- **Kayıtlı veriler**:
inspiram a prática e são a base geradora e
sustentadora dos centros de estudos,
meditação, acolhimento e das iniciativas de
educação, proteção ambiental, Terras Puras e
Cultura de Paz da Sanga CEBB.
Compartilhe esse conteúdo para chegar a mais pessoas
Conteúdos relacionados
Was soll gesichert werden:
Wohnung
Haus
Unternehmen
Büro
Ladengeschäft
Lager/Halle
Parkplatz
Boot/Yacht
---
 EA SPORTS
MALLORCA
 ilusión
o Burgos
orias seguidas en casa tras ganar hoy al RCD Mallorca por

- **Görev ayrıntıları**: Listede "inspiram a prática e são a base geradora e" ifadesini içeren satırla açılıp "Cultura de Paz da Sanga CEBB." ifadesini içeren satırla kapanan bölümü, iki uç satır da dahil olmak üzere, birebir yeniden yazın.

- **Beklenen yanıt**:
inspiram a prática e são a base geradora e
sustentadora dos centros de estudos,
meditação, acolhimento e das iniciativas de
educação, proteção ambiental, Terras Puras e
Cultura de Paz da Sanga CEBB.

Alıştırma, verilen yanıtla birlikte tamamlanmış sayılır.